Task 1 :: In the post on CORS in GraphQL, where is CORS enforced?
Task 2 :: From the CORS in GraphQL post, copy word for word the stretch that begins with "- ✅ Yes, if" and ends after "by a browser.".

Passage shown ::
•••••

20. April 2025
CORS in GraphQL: Subgraphs vs Supergraphs

Do You Need CORS in GraphQL?
If you’re exposing a GraphQL endpoint—whether a single schema or a federated supergraph—someone on your team is eventually going to ask: Do we need to configure CORS?
The answer is: yes, but only where it matters. And if you’re running a federated setup with HotChocolate Fusion, it’s worth understanding exactly where that boundary is.
The architecture we have at my current work, is that we run multiple subgraphs inside a secured AKS environment, behind an internal network where only the Fusion Supergraph is publicly accessible (via an ingress).
Subgraphs are not reachable from the public internet. They only serve the Supergraph through server-to-server communication.
This is important.
Let’s back up and look at what CORS actually does.
CORS (Cross-Origin Resource Sharing) is a browser-side security mechanism. It tells the browser which origins are allowed to make cross-origin HTTP requests to your backend.
This is enforced only in the browser.
-
Servers calling each other don’t care about CORS.
-
It’s not a network firewall.
-
It’s not auth.
-
It’s a browser rule!
So do SUB-graphs Need CORS?
- ❌ No. Subgraphs don’t need CORS if they are only suposed to be accessed by the Fusion Supergraph.
- ✅ Yes, if they are publicly accessible and you want to allow cross-origin requests from a browser.
Resons for NO:
- They’re not accessed directly by a browser.
- They’re behind the firewall (inside AKS). That is if you’re using AKS.
- Fusion accesses them server-to-server—CORS does not apply in this context.
So does the Fusion SUPER-graph Need CORS?
✅ Yes, if your frontend accesses the Supergraph from a different origin.

•••••

Data to examine ::
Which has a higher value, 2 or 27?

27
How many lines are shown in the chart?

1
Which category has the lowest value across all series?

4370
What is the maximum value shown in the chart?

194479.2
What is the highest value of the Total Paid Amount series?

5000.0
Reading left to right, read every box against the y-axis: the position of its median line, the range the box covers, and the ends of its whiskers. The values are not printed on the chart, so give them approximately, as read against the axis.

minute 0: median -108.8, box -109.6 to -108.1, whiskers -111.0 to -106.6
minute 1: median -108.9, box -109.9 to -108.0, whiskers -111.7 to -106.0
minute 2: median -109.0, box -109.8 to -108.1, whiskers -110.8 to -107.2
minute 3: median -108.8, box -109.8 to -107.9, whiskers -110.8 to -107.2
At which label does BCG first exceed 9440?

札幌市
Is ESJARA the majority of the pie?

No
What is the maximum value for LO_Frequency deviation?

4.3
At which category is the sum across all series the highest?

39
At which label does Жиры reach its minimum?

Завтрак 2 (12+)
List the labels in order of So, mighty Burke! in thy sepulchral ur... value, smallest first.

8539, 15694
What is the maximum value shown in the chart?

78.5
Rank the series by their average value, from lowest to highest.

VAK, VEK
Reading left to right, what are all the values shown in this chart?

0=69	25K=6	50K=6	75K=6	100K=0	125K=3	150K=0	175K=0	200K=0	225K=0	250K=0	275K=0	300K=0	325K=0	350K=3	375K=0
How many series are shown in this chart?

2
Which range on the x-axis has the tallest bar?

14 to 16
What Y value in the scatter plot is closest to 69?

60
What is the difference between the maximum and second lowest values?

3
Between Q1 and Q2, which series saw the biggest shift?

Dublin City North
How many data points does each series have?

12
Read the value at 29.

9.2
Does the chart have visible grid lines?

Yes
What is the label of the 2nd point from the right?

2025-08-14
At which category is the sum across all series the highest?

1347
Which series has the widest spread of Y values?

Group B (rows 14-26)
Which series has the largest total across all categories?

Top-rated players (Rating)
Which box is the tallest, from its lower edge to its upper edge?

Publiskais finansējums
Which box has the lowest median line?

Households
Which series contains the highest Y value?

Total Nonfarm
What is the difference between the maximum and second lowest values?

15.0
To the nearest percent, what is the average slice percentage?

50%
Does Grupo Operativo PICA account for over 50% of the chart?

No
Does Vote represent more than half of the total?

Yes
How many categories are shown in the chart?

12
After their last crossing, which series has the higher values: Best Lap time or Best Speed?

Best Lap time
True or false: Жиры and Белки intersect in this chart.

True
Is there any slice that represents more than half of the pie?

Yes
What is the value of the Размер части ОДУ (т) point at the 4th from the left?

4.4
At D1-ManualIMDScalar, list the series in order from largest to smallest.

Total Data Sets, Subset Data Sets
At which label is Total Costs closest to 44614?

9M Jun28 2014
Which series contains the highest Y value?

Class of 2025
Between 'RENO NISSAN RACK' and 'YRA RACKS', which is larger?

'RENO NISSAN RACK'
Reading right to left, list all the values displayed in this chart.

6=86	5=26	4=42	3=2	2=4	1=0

•••••

Answer 1 :: Only in the browser.

Answer 2 ::
- ✅ Yes, if they are publicly accessible and you want to allow cross-origin requests from a browser.
Resons for NO:
- They’re not accessed directly by a browser.